MALMO, Sweden — A Swede charged with three counts of murder and 12 counts of attempted murder in a string of shootings that spread fear among immigrants in the city of Malmo pleaded not guilty as his trial started Monday.
Peter Mangs, 40, a social dropout with a psychiatric history, listened quietly as the charges were read in the packed courtroom.
Mangs was arrested in November 2010 following a manhunt for a gunman police had linked to more than a dozen shootings in 2009-2010. Investigators later linked him to two 2003 murders.
Chief prosecutor Solveig Wollstad presented evidence found in Mangs' apartment, which included a gun equipped with a silencer, ski masks, wigs, ammunition, and gun parts.
Wollstad claimed Mangs had used a Glock in the shootings but changed the barrels in an apparent attempt to make it harder for ballistics experts to trace bullets to the gun.
Victims, nearly all of whom had some type of immigrant background, were shot through windows of apartments, businesses, parked cars, or as they were walking along the street. Several were shot through bags that Mangs had fitted with holes – the likes of which police later found in his apartment.
Tellingly, the keys to the apartment of 66-year-old Iranian-born Kooros Effatian, who was shot dead on his sofa in 2003, were also found in Mangs' flat.
Mangs received a gun license in 2002 and eventually became a member of a shooting club in Sweden, prosecutor Hakan Larsson said. He bought two guns – a Glock and a Unique – in San Diego, California, had them shipped to Boca Raton, Florida, where he picked them up in 2003 to smuggle them to Sweden.
Prosecutors showed the court how combat clothes, including a multi-pocket vest with a large knife on the back, could be worn under jackets. Such a vest was similar to those that Mangs used, prosecutors claimed.

------------------------------------------------

● Work request
Copy the Malmo shootings article starting at "Wollstad claimed Mangs" and ending at "to the gun.", renaming "barrels" to "firing pins".

(Stored data entries)
------------------------------------------------

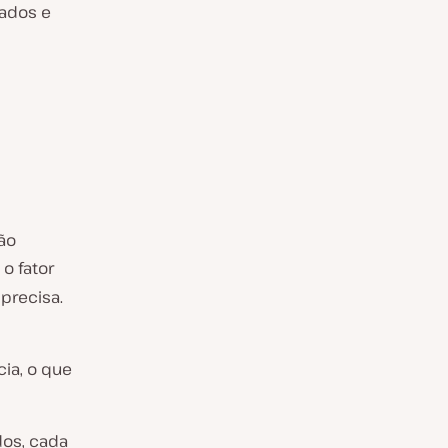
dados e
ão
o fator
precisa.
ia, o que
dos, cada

------------------------------------------------

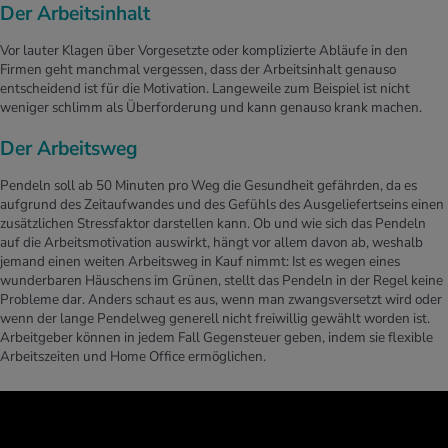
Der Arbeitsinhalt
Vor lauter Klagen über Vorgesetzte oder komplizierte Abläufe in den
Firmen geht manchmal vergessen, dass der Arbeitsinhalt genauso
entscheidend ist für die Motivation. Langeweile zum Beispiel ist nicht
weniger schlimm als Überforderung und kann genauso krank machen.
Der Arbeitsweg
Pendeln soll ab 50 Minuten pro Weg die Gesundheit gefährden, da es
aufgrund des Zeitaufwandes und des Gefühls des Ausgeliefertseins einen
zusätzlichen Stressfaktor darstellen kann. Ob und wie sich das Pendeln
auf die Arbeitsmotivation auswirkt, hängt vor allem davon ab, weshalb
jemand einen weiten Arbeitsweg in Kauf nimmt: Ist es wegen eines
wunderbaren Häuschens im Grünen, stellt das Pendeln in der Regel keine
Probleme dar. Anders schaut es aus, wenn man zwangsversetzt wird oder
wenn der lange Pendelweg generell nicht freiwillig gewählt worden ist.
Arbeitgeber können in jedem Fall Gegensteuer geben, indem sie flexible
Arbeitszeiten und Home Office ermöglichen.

------------------------------------------------

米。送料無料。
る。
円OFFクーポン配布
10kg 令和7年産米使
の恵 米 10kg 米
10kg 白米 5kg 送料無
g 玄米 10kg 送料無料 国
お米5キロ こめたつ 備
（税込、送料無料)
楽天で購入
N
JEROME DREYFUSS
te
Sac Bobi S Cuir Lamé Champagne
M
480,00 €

------------------------------------------------

● Output for this task
Wollstad claimed Mangs had used a Glock in the shootings but changed the firing pins in an apparent attempt to make it harder for ballistics experts to trace bullets to the gun.